Learning from the data:
---------------------------------

In [None]:
def nbkmh(train_index, test_index):

This function is used to run the hybrid classifier.

In [None]:
	x_kmeans = df.iloc[:, 0:5]
	x_kmeans = x_kmeans.drop(x_kmeans.columns[1:3], axis=1)
	x_kmeans = pd.DataFrame(scale(x_kmeans))

	x_naive = df.iloc[:, 0:13]
	y = df.iloc[:, 13]
	y = y-1

	y_train = pd.Series(y.iloc[train_index])
	y_test = pd.Series(y.iloc[test_index])

	x_train_kmeans = x_kmeans.iloc[train_index, :]
	x_test_kmeans = x_kmeans.iloc[test_index, :]

	x_train_naive = x_naive.iloc[train_index, :]
	x_test_naive = x_naive.iloc[test_index, :]

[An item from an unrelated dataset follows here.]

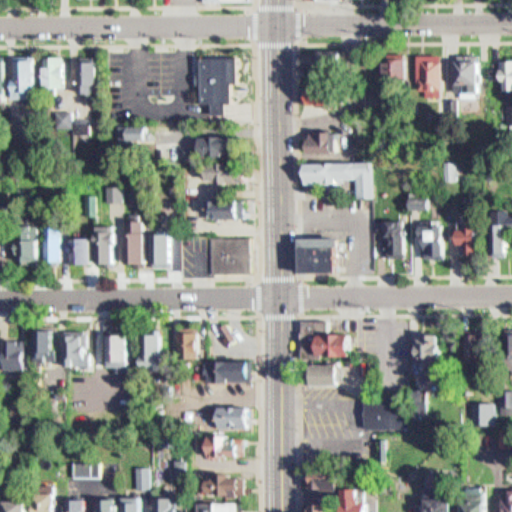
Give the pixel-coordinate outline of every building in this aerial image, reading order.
[(307,50),(307,67),(339,67),(339,50),(307,50)] [(411,54),(390,54),(390,80),(411,81),(411,54)] [(422,54),(422,96),(446,96),(446,54),(422,54)] [(18,55),(18,97),(41,97),(41,55),(18,55)] [(48,55),(48,87),(71,87),(71,55),(48,55)] [(206,102),(218,102),(218,110),(232,110),(232,101),(240,101),(240,81),(245,81),(245,55),(206,55),(206,102)] [(461,97),(483,97),(483,57),(461,57),(461,97)] [(0,95),(12,95),(12,58),(0,58),(0,95)] [(105,93),(105,58),(87,58),(87,93),(105,93)] [(502,68),(493,68),(493,79),(502,79),(502,90),(511,89),(511,58),(502,59),(502,68)] [(307,86),(307,103),(336,103),(336,86),(307,86)] [(122,125),(122,144),(155,144),(155,125),(122,125)] [(345,131),(314,131),(314,151),(345,151),(345,131)] [(244,133),(208,133),(208,153),(244,153),(244,133)] [(377,197),(377,160),(310,161),(310,184),(342,184),(342,179),(359,178),(359,197),(377,197)] [(247,180),(247,161),(213,161),(213,180),(247,180)] [(435,197),(418,197),(418,207),(435,207),(435,197)] [(211,198),(211,216),(247,216),(247,198),(211,198)] [(153,219),(133,219),(133,263),(153,263),(153,219)] [(391,257),(409,257),(409,219),(391,219),(391,257)] [(485,219),(466,219),(466,254),(485,254),(485,219)] [(425,220),(425,257),(447,257),(447,220),(425,220)] [(499,255),(511,255),(511,220),(499,221),(499,255)] [(51,263),(68,263),(68,225),(51,225),(51,263)] [(104,225),(104,263),(123,263),(123,225),(104,225)] [(159,267),(178,267),(178,232),(159,232),(159,267)] [(78,262),(97,262),(97,236),(78,236),(78,262)] [(254,272),(254,236),(215,236),(215,272),(254,272)] [(345,236),(306,236),(306,271),(345,271),(345,236)] [(46,261),(46,238),(27,238),(27,261),(46,261)] [(230,334),(235,329),(224,317),(218,322),(230,334)] [(43,358),(62,358),(62,328),(43,328),(43,358)] [(476,331),(477,358),(491,357),(491,330),(476,331)] [(71,364),(96,364),(96,331),(71,331),(71,364)] [(205,331),(183,331),(183,356),(205,356),(205,331)] [(322,331),(356,332),(356,351),(321,350),(322,331)] [(117,367),(136,367),(136,332),(117,332),(117,367)] [(150,364),(176,364),(176,351),(169,351),(169,332),(150,332),(150,364)] [(447,332),(424,332),(424,366),(447,366),(447,332)] [(32,338),(11,338),(12,369),(32,369),(32,338)] [(255,354),(255,375),(224,374),(224,353),(255,354)] [(315,361),(345,361),(345,382),(315,382),(315,361)] [(366,394),(416,396),(414,426),(364,424),(366,394)] [(224,400),(257,401),(257,424),(224,424),(224,400)] [(247,454),(247,444),(236,444),(236,433),(214,432),(214,447),(228,447),(228,453),(247,454)] [(105,475),(105,461),(79,461),(79,475),(105,475)] [(142,489),(156,489),(156,467),(142,467),(142,489)] [(251,491),(250,468),(227,469),(228,491),(251,491)] [(307,471),(346,473),(346,488),(306,487),(307,471)] [(351,486),(350,511),(374,511),(374,499),(368,499),(368,486),(351,486)] [(433,486),(433,511),(458,511),(458,496),(456,496),(456,486),(433,486)] [(37,492),(36,511),(58,511),(59,492),(37,492)] [(129,497),(129,511),(148,511),(148,502),(141,502),(141,497),(129,497)] [(161,497),(161,511),(185,511),(185,507),(180,507),(180,497),(161,497)] [(220,498),(220,511),(246,511),(247,498),(220,498)] [(71,499),(71,511),(91,511),(91,499),(71,499)] [(102,499),(102,511),(122,511),(122,499),(102,499)] [(467,500),(467,511),(493,511),(493,499),(467,500)] [(5,500),(5,511),(30,511),(30,500),(5,500)] [(310,503),(311,511),(337,511),(338,503),(310,503)]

Labels and attributes are extracted from the dataset for Kmeans and Naive Bayes respectively.
Kmeans Clustering uses only the continous attributes.

In [None]:
	clusters = 5
	model_kmeans = KMeans(init='k-means++', n_clusters=clusters, n_init=10,random_state=10000)
	model_kmeans.fit(x_train_kmeans)
	kmean_predictions = model_kmeans.predict(x_train_kmeans)

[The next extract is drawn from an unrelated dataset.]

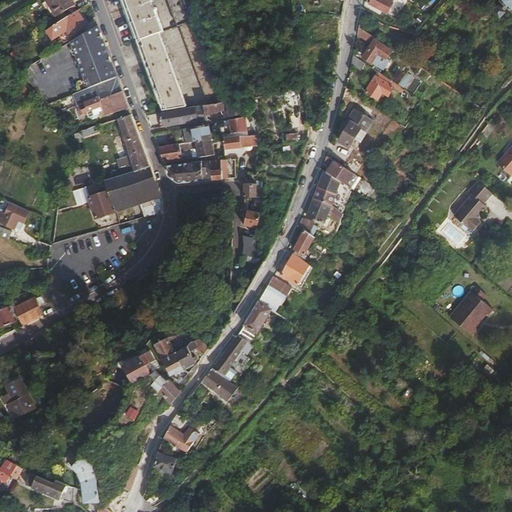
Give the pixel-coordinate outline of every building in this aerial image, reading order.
[(46,0),(52,9),(66,0),(46,0)] [(76,5),(72,0),(66,0),(52,9),(57,17),(76,5)] [(124,0),(140,40),(161,31),(165,30),(153,0),(124,0)] [(188,3),(196,0),(169,0),(179,24),(181,23),(193,19),(188,3)] [(396,0),(371,0),(371,2),(389,12),(396,0)] [(511,0),(499,0),(511,10),(511,0)] [(88,25),(79,10),(47,30),(54,40),(65,34),(64,32),(67,30),(71,35),(88,25)] [(225,99),(195,18),(193,19),(181,23),(210,101),(225,99)] [(99,25),(72,42),(78,58),(103,49),(101,42),(105,41),(99,25)] [(375,39),(376,37),(359,25),(357,34),(371,43),(362,56),(371,62),(375,56),(383,61),(391,50),(375,39)] [(161,31),(140,40),(144,54),(166,46),(161,31)] [(166,46),(144,54),(148,63),(170,56),(166,46)] [(78,58),(81,67),(105,58),(111,56),(107,47),(103,49),(78,58)] [(352,55),(350,64),(359,69),(364,62),(352,55)] [(148,63),(165,109),(188,104),(170,56),(148,63)] [(81,67),(89,88),(95,85),(118,76),(113,62),(108,64),(105,58),(81,67)] [(411,75),(406,71),(398,83),(403,86),(411,75)] [(388,94),(395,83),(378,72),(365,91),(377,98),(382,90),(388,94)] [(102,106),(103,110),(105,110),(106,115),(129,107),(118,76),(95,85),(101,97),(105,105),(102,106)] [(85,112),(88,111),(102,106),(105,105),(101,97),(87,102),(88,107),(84,108),(85,112)] [(249,111),(246,97),(226,101),(205,104),(207,111),(230,108),(232,116),(247,114),(247,111),(249,111)] [(208,119),(207,111),(205,104),(164,111),(166,125),(208,119)] [(90,117),(93,119),(99,117),(101,113),(100,111),(103,110),(102,106),(88,111),(90,117)] [(374,120),(356,108),(347,121),(346,120),(339,130),(344,133),(339,140),(349,147),(354,139),(359,142),(374,120)] [(127,140),(140,137),(132,114),(121,118),(127,140)] [(249,129),(247,115),(231,118),(233,132),(249,129)] [(99,125),(78,131),(81,139),(101,132),(99,125)] [(212,138),(216,137),(215,131),(210,131),(209,125),(178,129),(181,143),(199,140),(212,138)] [(225,148),(257,144),(258,135),(245,133),(224,136),(225,148)] [(136,170),(150,165),(140,137),(127,140),(132,154),(136,170)] [(215,154),(212,138),(199,140),(200,147),(202,155),(215,154)] [(511,140),(498,156),(510,168),(511,166),(511,140)] [(181,143),(159,146),(165,161),(184,158),(182,150),(181,143)] [(193,157),(202,155),(200,147),(192,149),(193,157)] [(182,150),(184,158),(193,157),(192,149),(182,150)] [(123,174),(136,170),(132,154),(119,158),(123,174)] [(328,156),(326,160),(332,164),(327,172),(347,185),(355,173),(349,169),(328,156)] [(235,169),(235,158),(226,159),(228,169),(235,169)] [(179,182),(204,180),(203,168),(203,161),(185,163),(167,166),(170,174),(179,182)] [(146,200),(151,215),(161,212),(162,204),(159,188),(150,165),(136,170),(123,174),(107,179),(117,209),(146,200)] [(204,180),(214,180),(212,169),(212,167),(203,168),(204,180)] [(214,180),(227,179),(227,173),(222,173),(222,169),(212,169),(214,180)] [(322,169),(319,176),(329,180),(338,186),(343,189),(344,187),(347,188),(349,185),(347,185),(327,172),(322,169)] [(93,219),(118,211),(117,209),(107,179),(86,185),(90,198),(86,199),(93,219)] [(485,203),(493,192),(477,180),(453,215),(473,230),(490,206),(485,203)] [(244,197),(263,198),(264,181),(257,181),(257,184),(245,184),(244,197)] [(313,192),(316,194),(331,205),(337,192),(322,181),(319,187),(316,185),(313,192)] [(331,205),(316,194),(309,211),(324,222),(329,210),(331,205)] [(29,213),(30,211),(5,199),(3,203),(9,206),(7,211),(1,208),(0,210),(0,219),(15,227),(18,219),(26,222),(30,214),(29,213)] [(342,219),(344,214),(343,213),(331,205),(329,210),(342,219)] [(258,228),(263,212),(248,211),(243,227),(258,228)] [(305,212),(299,225),(305,229),(311,233),(316,221),(305,212)] [(23,230),(26,222),(18,219),(15,227),(23,230)] [(0,233),(0,234),(11,239),(13,232),(1,229),(0,233)] [(296,248),(294,253),(304,260),(307,255),(305,253),(315,236),(311,233),(305,229),(295,247),(296,248)] [(304,260),(294,253),(282,275),(298,284),(309,264),(304,260)] [(267,286),(287,297),(293,285),(274,275),(267,286)] [(481,292),(469,282),(442,312),(464,332),(470,325),(468,324),(479,312),(481,313),(487,306),(477,297),(481,292)] [(42,315),(37,297),(15,306),(23,325),(42,315)] [(254,310),(239,334),(251,342),(272,309),(260,301),(254,310)] [(17,321),(11,306),(0,310),(0,326),(0,327),(17,321)] [(180,336),(179,330),(165,333),(167,338),(169,337),(171,340),(180,336)] [(227,349),(214,367),(225,374),(243,352),(246,354),(253,344),(251,342),(239,334),(227,349)] [(176,353),(171,340),(169,337),(167,338),(155,344),(163,360),(176,353)] [(32,338),(23,342),(26,347),(34,343),(32,338)] [(203,355),(210,347),(200,339),(197,341),(197,350),(203,355)] [(198,362),(200,359),(196,351),(195,341),(193,341),(190,345),(188,345),(176,353),(184,369),(198,362)] [(317,344),(313,349),(317,354),(322,349),(317,344)] [(152,351),(147,347),(139,352),(142,357),(125,366),(135,384),(147,377),(161,368),(159,364),(153,367),(151,363),(157,360),(152,351)] [(184,369),(176,353),(163,360),(171,376),(184,369)] [(173,403),(181,392),(170,380),(162,375),(161,368),(147,377),(170,401),(173,403)] [(212,370),(203,381),(230,400),(239,389),(212,370)] [(13,401),(20,412),(38,400),(24,376),(10,384),(18,398),(13,401)] [(283,386),(278,393),(283,397),(289,391),(283,386)] [(38,400),(20,412),(22,415),(40,404),(38,400)] [(69,400),(62,405),(65,411),(72,405),(69,400)] [(171,424),(164,437),(181,447),(193,449),(203,431),(177,416),(171,424)] [(39,434),(9,460),(14,462),(42,438),(39,434)] [(385,435),(381,440),(386,445),(391,441),(385,435)] [(180,458),(161,451),(155,467),(174,473),(180,458)] [(94,463),(83,456),(81,460),(76,456),(68,463),(79,474),(83,485),(95,481),(92,472),(96,471),(94,463)] [(133,485),(139,465),(133,460),(127,456),(123,466),(129,470),(126,478),(129,481),(133,485)] [(14,462),(9,460),(1,476),(10,485),(17,470),(20,466),(14,462)] [(20,466),(17,470),(28,476),(31,472),(20,466)] [(97,476),(96,471),(92,472),(95,481),(83,485),(84,491),(86,502),(102,500),(100,488),(97,476)] [(29,483),(51,494),(56,484),(39,476),(38,479),(32,476),(29,483)] [(51,494),(61,499),(68,485),(58,480),(56,484),(51,494)] [(165,499),(149,480),(146,492),(154,502),(158,503),(162,501),(165,499)]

Kmeans clustering is run on the dataset to cluster the data into 5 clusters. The initial cluster centers for k-mean clustering are selected in a smart way to speed up convergence.

In [None]:
	x = [pd.DataFrame() for ii in range(0,clusters)]
	y = [pd.Series() for ii in range(0,clusters)]
	iterators = zip(kmean_predictions,range(len(x_train_kmeans)))
	for kmean_prediction,i in iterators:
		row_x =  x_train_naive.iloc[i, :]
		row_y = pd.Series(y_train.iloc[i])
		index = int(kmean_prediction)
		x[index] = x[index].append(row_x, ignore_index=True)
		y[index] = y[index].append(row_y)

Attributes(x) and labels(y) are then grouped according to the cluster defined by the Kmeans Clustering.

In [None]:
	clstr_n = [MultinomialNB(alpha=2,fit_prior=True) for ii in range(0,clusters)]
	for i in range(0,clusters):
		clstr_n[i].fit(x[i], y[i])

Naive Bayes Classifier is then run on each cluster individually. Additive (Laplace/Lidstone) smoothing parameter is set as 2. Class prior probabilities are learned.

In [None]:
	predicts = []
	c=0
	for i in range(len(x_test_kmeans)):
		prediction = model_kmeans.predict(
                    x_test_kmeans.iloc[i, :].reshape(1,-1))
		prediction = int(prediction)
		pred_naive = clstr_n[prediction].predict(
                    x_test_naive.iloc[i, :].reshape(1,-1))
		predicts.append(pred_naive)
		if pred_naive == y_test.iloc[i]:
			c+=1
	print ((c*100.0)/len(x_test_kmeans))

Accuracies are predicted on the test set using the hybrid classifier.

In [None]:
	predicts = np.array(predicts)
	cm = metrics.confusion_matrix(y_test, predicts)/len(y_test)
	# print (cm)
	global FP
	global FN
	global TN
	global TP
	FP += cm[0][0]
	FN += cm[1][0]
	TN += cm[0][1]
	TP += cm[1][1]
	return ((c*100.0)/len(x_test_kmeans))

Compute confusion matrix to evaluate the accuracy of a classification and build a text report showing the main classification metrics.

In [None]:
def main():
	scores = []
	kf = KFold(n=df.shape[0], n_folds=10)
	for (train_index,test_index),i in zip(kf,range(0,10)):
		print("Iteration " + str(i+1) + " : ")
		scores.append(nbkmh(train_index, test_index))
	print("\n 10 Fold Accuracy",np.array(scores).mean())
	print("FP", FP*10)
	print("FN", FN*10)
	print("TN", TN*10)
	print("TP", TP*10)

if __name__ == '__main__':
	main()

This is the function that is used to call the function nbkmh() and run 10 Fold Cross Validation.